# "Elementary", the new Sherlock Holmes series on CBS



## Veho (Aug 31, 2012)

Law & Order: Holmes.


----------



## boktor666 (Aug 31, 2012)

Um, I liked the BBC version of Sherlock holmes, but this is about the 3rd adaption of SH within 4 years, having included the movies. I'm starting to think everybody's going to make his own version now. What's next, Sherlock the timedetective in a crossover with Dr. Who?


----------



## Veho (Aug 31, 2012)

boktor666 said:


> Sherlock the timedetective in a crossover with Dr. Who?


----------



## Gahars (Aug 31, 2012)

boktor666 said:


> Um, I liked the BBC version of Sherlock holmes, but this is about the 3rd adaption of SH within 4 years, having included the movies. I'm starting to think everybody's going to make his own version now. What's next, Sherlock the timedetective in a crossover with Dr. Who?





Spoiler











Sherlock Holmes fights dinosaurs. Your complaints are invalid.


----------



## Quietlyawesome94 (Aug 31, 2012)

Just got in an argument the other day about whether Sherlock ever said, 'Elementary, my dear Watson."   

He didn't. :ninja Don't know how the cliche got started that the word is associated with Sherlock Holmes. 

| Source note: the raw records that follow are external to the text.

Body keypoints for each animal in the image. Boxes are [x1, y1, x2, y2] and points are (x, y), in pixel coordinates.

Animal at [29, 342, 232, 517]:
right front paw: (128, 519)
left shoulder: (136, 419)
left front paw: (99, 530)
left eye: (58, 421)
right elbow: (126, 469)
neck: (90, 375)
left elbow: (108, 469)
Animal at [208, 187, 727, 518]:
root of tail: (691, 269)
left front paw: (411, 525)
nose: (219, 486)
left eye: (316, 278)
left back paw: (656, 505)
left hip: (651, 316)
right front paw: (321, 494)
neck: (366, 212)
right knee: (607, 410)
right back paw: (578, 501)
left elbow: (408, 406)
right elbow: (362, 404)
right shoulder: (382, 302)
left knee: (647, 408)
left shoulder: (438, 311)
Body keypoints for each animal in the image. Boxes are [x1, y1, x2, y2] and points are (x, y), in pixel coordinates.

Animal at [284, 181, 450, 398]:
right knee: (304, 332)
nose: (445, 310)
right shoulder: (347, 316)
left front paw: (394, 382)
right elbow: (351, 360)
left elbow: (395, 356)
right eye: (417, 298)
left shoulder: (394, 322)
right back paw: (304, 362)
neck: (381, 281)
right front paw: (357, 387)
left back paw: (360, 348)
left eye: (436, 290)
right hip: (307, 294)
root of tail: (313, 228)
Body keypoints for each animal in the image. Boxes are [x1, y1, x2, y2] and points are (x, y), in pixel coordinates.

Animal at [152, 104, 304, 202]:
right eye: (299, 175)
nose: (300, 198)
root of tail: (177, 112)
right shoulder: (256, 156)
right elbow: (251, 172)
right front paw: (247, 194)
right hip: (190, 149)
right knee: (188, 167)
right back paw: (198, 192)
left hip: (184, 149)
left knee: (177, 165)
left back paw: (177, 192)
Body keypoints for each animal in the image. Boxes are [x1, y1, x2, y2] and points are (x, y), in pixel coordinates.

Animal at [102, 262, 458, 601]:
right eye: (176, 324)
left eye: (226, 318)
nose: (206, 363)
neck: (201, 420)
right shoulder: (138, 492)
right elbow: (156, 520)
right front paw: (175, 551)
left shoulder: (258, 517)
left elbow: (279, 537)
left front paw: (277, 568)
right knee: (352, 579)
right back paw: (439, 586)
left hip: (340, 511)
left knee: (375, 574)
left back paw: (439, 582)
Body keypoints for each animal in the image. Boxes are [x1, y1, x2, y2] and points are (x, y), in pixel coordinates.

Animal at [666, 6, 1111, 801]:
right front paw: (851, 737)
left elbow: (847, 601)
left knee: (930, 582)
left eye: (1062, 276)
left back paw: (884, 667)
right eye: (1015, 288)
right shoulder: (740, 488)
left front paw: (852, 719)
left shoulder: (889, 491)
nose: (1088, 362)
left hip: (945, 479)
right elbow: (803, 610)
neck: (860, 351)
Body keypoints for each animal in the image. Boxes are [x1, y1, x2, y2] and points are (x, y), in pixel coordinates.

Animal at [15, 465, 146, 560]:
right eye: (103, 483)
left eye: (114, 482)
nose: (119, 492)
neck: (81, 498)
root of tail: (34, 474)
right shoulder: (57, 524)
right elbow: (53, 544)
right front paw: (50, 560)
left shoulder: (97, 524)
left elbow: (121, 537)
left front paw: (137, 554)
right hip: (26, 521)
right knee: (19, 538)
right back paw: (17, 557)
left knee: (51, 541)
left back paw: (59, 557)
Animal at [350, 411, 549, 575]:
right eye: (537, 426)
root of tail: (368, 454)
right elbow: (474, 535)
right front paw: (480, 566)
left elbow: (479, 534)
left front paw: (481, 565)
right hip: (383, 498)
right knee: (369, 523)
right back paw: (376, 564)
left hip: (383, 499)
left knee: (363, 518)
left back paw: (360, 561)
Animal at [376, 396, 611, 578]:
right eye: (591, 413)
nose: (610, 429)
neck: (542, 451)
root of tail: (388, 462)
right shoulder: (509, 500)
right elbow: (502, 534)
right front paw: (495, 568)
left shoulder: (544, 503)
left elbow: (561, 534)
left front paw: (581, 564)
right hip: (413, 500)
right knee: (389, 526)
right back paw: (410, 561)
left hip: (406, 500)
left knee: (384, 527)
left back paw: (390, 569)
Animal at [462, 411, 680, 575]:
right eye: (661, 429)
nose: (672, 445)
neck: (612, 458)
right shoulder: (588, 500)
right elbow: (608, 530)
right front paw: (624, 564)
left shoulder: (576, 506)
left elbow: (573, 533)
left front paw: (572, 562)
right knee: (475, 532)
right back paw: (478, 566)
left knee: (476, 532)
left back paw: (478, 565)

http://www.snopes.com/quotes/signature/elementary.asp


----------



## Hyro-Sama (Aug 31, 2012)

Why isn't Sherlock Holmes being played by a woman as well?


----------



## Hadrian (Aug 31, 2012)

This is not needed.

Just show the current BBC series and that that's all, sure we only get three episodes every 18 or so months but at least the series aren't cluttered with filler episodes. The US networks need to stop making variations of our shows/characters, very rarely do they work out and when they do they go on for too long. I know they do it so they'll make more (Game of Thrones has proved accents are an issues) but they're wasting their time because most are cancelled quickly.


----------



## drobb (Sep 5, 2012)

i guess im in the minority, im actually looking forward to this.  ive never seen the bbc version and if i get a chance to on bbc america ill give it go.


----------



## Veho (May 18, 2013)

Okay, season finale oot, time to bump this shit. Opinions? 



Spoiler



Sherlock, I am your father. 


Anywhoo. 
I think the episode should have ended at the reveal. Either that or the reveal should have happened a few episodes back. Instead they sped through the entire endgame and wrapped everything up in half an hour. In the words of "She", it was okay, but a little short. I am jonesin' for more cat and mouse.


----------



## Depravo (May 18, 2013)

But how many ejaculations were there?


----------



## FireEmblemGuy (May 19, 2013)

I still don't really think it was necessary, but overall it was actually pretty decent. I'd be lying if I said I was looking forward to the next season of this over the third series of Sherlock, though.


----------